### Your assignment
From the entries that follow, copy every line with the word "Glioma".

[Dataset items]

--------------------------------

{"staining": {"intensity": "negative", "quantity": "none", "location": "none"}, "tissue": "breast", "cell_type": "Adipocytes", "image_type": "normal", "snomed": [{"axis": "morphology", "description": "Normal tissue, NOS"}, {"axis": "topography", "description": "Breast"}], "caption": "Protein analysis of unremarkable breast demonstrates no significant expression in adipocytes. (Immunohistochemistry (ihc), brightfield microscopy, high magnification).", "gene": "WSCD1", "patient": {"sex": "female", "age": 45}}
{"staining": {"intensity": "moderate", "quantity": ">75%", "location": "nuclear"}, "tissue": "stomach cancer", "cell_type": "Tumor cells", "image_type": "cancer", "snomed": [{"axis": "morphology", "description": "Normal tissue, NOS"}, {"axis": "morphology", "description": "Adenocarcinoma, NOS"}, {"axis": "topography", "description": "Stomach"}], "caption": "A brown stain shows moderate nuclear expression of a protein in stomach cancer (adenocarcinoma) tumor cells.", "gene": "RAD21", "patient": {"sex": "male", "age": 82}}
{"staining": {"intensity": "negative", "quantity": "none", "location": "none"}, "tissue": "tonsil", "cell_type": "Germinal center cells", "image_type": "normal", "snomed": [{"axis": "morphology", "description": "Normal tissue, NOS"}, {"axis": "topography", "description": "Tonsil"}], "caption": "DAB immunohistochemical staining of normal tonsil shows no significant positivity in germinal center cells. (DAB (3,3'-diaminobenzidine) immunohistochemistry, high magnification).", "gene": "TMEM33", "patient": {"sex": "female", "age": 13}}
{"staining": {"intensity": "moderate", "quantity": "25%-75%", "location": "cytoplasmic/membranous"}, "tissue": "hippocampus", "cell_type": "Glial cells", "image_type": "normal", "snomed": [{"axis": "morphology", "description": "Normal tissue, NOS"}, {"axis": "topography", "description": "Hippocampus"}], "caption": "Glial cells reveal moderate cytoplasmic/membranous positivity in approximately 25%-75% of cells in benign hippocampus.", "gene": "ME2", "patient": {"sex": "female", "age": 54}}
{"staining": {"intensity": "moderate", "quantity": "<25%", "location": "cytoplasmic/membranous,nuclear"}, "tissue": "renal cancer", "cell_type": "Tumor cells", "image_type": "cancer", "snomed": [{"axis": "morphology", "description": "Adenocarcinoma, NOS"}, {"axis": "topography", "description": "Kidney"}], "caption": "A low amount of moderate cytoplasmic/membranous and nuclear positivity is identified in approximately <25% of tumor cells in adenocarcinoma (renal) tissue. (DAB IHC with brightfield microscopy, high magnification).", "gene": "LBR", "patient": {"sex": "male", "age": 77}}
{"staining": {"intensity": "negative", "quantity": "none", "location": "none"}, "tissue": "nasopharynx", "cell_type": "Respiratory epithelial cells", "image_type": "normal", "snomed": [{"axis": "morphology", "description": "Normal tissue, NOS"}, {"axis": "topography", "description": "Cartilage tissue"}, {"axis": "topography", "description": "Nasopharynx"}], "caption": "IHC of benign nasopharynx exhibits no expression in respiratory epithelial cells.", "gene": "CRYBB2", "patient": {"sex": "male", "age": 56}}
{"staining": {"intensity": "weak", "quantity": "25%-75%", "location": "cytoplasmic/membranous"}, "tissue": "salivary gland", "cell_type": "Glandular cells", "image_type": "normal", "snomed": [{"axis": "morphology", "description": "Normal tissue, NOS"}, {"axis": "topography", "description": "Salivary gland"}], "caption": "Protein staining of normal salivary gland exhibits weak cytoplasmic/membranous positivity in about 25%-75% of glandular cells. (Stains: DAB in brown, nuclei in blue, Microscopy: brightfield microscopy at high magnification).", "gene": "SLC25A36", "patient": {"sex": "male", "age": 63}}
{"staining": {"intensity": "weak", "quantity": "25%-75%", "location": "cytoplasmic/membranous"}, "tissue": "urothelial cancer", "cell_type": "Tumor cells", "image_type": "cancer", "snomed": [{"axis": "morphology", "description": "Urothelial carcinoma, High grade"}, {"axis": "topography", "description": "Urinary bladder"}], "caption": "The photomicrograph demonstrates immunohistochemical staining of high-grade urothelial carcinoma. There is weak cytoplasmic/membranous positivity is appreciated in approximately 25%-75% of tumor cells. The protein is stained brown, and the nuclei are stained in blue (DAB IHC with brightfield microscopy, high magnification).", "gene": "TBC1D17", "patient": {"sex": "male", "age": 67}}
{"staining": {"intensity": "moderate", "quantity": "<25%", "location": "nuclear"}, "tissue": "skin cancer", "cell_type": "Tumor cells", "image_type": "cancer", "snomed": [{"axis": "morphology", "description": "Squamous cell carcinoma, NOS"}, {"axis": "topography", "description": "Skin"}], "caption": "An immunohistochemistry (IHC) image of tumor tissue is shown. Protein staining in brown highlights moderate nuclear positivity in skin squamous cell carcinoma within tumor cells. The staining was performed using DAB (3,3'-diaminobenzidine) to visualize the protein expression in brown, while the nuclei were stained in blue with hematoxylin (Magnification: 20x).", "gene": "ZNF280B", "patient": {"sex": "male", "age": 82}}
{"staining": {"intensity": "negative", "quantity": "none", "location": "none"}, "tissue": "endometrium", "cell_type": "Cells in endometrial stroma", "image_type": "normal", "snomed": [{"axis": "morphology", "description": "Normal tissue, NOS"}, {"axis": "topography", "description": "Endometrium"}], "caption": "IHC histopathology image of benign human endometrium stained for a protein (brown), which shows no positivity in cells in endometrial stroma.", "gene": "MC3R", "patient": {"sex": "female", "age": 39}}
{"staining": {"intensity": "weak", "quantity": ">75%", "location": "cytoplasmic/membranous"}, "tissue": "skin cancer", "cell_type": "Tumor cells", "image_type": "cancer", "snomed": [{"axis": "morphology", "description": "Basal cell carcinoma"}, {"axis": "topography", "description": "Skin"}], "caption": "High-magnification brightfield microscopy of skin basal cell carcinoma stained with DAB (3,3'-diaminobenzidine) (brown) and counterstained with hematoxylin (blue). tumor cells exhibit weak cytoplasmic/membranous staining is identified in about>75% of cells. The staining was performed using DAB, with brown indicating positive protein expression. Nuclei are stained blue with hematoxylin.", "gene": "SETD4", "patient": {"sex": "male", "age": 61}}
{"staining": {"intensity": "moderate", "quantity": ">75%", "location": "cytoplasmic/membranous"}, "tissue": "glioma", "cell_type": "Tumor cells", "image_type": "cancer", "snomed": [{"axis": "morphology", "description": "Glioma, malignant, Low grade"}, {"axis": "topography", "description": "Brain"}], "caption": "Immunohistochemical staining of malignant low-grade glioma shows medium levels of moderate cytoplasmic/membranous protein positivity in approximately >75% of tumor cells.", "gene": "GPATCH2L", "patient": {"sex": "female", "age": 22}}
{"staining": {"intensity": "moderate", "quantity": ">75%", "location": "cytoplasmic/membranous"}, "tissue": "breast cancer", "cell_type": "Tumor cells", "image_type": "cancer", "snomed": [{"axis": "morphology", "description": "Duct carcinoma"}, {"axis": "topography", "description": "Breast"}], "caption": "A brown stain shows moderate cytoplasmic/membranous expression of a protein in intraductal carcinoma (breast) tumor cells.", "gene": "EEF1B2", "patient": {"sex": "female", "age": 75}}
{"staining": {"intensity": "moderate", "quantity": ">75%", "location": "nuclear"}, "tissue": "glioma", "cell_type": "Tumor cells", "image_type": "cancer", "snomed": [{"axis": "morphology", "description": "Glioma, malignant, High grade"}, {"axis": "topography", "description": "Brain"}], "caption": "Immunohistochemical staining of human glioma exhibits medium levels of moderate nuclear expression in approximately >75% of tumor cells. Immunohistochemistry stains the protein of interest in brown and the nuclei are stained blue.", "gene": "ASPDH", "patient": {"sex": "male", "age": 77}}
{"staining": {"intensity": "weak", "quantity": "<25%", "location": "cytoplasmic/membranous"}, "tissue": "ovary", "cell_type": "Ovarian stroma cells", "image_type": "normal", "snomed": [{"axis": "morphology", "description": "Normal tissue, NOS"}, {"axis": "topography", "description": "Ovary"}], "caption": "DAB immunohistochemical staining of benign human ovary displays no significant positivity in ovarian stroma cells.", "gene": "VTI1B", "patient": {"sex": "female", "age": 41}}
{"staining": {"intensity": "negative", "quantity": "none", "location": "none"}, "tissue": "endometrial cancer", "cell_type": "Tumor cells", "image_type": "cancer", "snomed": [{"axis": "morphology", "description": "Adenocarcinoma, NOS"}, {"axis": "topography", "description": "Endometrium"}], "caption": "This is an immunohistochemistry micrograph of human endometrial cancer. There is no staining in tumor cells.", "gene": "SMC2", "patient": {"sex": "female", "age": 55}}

--------------------------------

### Completed task
{"staining": {"intensity": "moderate", "quantity": ">75%", "location": "cytoplasmic/membranous"}, "tissue": "glioma", "cell_type": "Tumor cells", "image_type": "cancer", "snomed": [{"axis": "morphology", "description": "Glioma, malignant, Low grade"}, {"axis": "topography", "description": "Brain"}], "caption": "Immunohistochemical staining of malignant low-grade glioma shows medium levels of moderate cytoplasmic/membranous protein positivity in approximately >75% of tumor cells.", "gene": "GPATCH2L", "patient": {"sex": "female", "age": 22}}
{"staining": {"intensity": "moderate", "quantity": ">75%", "location": "nuclear"}, "tissue": "glioma", "cell_type": "Tumor cells", "image_type": "cancer", "snomed": [{"axis": "morphology", "description": "Glioma, malignant, High grade"}, {"axis": "topography", "description": "Brain"}], "caption": "Immunohistochemical staining of human glioma exhibits medium levels of moderate nuclear expression in approximately >75% of tumor cells. Immunohistochemistry stains the protein of interest in brown and the nuclei are stained blue.", "gene": "ASPDH", "patient": {"sex": "male", "age": 77}}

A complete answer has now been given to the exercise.